━━━━━ GIVEN ENTRIES ━━━━━

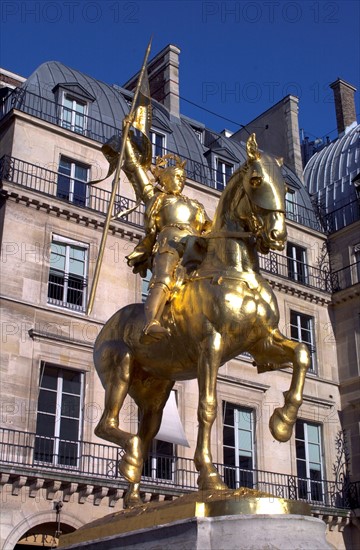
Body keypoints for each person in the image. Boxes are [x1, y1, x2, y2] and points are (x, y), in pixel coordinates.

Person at [123, 129, 212, 343]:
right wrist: (127, 141)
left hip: (195, 245)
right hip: (169, 243)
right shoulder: (158, 198)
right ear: (165, 179)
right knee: (163, 277)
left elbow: (210, 228)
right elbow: (134, 168)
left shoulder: (195, 205)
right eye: (176, 177)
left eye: (183, 178)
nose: (181, 181)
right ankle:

━━━━━

Lines in scope run from the one holding "left hip: (195, 245)" to the last line of the material above; transcribe them exactly and omit the rest.

_RESPONSE TO THIS TASK_
left hip: (195, 245)
right hip: (169, 243)
right shoulder: (158, 198)
right ear: (165, 179)
right knee: (163, 277)
left elbow: (210, 228)
right elbow: (134, 168)
left shoulder: (195, 205)
right eye: (176, 177)
left eye: (183, 178)
nose: (181, 181)
right ankle:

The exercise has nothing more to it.